On the first day of the contest, the first thing we did was a stock car race on some little banger track outside Silverstone. The Swedish kid was so young he’d never even driven his mom’s road car. He got in this stock car and went from last to first in his first heat ever in a car of any form! The kid was just balancing the car right on the edge between understeer, oversteer and adhesion, never going off-line too far, always hanging on the edge of grip. It was amazing.

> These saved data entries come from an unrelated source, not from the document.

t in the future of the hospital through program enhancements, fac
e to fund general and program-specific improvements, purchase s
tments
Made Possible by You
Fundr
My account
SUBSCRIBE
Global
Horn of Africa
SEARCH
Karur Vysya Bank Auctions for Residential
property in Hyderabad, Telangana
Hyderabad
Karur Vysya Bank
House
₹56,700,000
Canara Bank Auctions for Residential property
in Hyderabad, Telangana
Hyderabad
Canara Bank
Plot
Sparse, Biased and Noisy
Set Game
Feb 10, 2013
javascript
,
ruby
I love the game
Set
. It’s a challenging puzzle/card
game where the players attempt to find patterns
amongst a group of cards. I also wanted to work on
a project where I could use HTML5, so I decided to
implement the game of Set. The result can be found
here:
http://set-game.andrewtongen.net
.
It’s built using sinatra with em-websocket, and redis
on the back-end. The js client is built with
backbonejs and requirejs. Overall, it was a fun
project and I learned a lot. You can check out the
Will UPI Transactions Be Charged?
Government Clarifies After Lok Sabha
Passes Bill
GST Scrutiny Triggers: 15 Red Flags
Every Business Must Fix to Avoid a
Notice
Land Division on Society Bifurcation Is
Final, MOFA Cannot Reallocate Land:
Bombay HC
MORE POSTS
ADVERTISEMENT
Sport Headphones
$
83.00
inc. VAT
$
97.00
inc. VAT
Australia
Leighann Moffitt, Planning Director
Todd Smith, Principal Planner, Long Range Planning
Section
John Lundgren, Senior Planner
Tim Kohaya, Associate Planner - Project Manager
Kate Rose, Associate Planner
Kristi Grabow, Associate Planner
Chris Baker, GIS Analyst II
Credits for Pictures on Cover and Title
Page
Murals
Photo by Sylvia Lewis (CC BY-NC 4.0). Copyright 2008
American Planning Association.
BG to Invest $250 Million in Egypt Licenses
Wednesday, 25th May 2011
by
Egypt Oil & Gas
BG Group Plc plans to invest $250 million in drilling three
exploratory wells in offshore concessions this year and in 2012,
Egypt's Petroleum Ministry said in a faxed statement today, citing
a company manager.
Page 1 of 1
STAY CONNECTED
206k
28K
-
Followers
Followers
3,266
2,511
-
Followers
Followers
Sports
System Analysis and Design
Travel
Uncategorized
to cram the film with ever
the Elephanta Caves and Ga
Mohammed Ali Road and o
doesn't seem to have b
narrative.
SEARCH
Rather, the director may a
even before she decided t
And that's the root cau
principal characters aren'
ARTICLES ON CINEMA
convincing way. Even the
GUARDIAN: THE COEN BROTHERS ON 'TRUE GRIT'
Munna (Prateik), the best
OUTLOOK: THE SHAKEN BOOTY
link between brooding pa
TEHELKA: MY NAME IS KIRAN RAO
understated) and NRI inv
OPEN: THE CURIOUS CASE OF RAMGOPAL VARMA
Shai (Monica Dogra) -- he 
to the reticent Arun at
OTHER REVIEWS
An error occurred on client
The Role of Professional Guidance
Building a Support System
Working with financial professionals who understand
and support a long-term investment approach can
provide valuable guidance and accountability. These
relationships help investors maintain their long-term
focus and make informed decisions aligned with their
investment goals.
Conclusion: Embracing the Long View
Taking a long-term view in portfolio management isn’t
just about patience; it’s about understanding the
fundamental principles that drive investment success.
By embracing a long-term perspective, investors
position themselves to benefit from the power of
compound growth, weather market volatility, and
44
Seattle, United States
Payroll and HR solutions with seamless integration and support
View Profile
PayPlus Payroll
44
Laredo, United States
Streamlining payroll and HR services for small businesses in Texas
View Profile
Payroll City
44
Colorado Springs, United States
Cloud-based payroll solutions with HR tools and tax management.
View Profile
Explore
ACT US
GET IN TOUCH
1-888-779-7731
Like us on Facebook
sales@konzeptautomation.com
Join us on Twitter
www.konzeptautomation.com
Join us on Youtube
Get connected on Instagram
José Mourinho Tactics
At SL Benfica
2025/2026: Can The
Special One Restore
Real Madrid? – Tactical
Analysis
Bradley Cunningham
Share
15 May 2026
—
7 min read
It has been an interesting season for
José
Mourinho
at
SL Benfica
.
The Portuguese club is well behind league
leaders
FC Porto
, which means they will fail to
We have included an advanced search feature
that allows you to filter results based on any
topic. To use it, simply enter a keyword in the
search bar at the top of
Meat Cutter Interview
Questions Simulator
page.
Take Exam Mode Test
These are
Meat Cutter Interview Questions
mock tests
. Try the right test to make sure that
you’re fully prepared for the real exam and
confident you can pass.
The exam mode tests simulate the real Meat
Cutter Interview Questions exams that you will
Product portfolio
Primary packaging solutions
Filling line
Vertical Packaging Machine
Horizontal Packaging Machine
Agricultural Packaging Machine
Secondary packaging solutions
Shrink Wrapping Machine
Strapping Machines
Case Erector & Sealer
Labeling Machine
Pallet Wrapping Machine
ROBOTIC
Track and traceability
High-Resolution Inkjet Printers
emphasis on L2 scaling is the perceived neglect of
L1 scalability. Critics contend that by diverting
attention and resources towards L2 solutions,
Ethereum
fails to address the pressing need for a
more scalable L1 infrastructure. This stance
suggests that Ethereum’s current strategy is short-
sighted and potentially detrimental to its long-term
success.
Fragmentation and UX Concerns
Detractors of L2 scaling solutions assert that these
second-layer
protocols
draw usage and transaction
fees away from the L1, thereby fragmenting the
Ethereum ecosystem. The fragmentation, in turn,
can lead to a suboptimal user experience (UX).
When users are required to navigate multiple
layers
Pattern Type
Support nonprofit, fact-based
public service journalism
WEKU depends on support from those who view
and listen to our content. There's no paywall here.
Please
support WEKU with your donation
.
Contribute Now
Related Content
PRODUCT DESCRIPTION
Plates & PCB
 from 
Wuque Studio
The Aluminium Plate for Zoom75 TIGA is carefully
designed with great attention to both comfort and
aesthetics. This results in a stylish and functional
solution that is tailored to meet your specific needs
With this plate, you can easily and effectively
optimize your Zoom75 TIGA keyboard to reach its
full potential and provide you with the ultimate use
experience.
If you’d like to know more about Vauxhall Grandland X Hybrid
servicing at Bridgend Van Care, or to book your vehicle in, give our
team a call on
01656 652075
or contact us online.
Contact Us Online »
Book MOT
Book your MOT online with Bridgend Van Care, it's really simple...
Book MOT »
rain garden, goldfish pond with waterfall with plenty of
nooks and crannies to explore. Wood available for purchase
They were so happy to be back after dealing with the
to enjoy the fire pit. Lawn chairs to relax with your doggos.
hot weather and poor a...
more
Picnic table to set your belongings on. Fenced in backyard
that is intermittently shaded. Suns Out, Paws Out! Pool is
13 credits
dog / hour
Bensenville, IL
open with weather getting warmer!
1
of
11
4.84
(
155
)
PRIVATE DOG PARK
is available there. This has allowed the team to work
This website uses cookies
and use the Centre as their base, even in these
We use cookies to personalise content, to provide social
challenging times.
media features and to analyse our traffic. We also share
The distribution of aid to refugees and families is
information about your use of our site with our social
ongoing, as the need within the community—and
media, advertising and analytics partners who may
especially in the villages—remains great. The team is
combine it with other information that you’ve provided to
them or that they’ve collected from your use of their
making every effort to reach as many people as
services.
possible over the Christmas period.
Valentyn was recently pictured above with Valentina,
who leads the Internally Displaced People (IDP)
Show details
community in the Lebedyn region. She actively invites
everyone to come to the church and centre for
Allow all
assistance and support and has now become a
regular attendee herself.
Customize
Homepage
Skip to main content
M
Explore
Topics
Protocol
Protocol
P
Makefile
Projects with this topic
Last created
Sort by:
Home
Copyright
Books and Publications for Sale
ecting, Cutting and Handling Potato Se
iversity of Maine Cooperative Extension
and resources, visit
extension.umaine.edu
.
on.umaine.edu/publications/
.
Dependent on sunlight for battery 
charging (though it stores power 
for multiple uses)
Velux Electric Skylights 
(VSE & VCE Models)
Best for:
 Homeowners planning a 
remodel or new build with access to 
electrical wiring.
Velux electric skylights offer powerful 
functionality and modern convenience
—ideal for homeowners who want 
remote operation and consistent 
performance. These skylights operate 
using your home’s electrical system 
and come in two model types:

He’s got a natural talent obviously but what’s cool is that the game is somehow able to extract that. Imagine, without the game he would probably have never even known he had a talent. Normally a kid would have to go karting and by the time he was 12 his Dad’s spent every penny he ever earned just helping his son get to the next level in karting. Here, the kids are basically doing the same thing on PlayStation and it works! I was massively impressed by how good the kids were - all of them.

The competition is interesting from the judges point of view too because I think it was up to us to really get to the core of these guys’ potential. It didn’t just come down to driving the car. It was their attitude. You could tell how hungry they were and if they had a fire in their belly to compete. I think the guys that got to the finals were pretty damn good.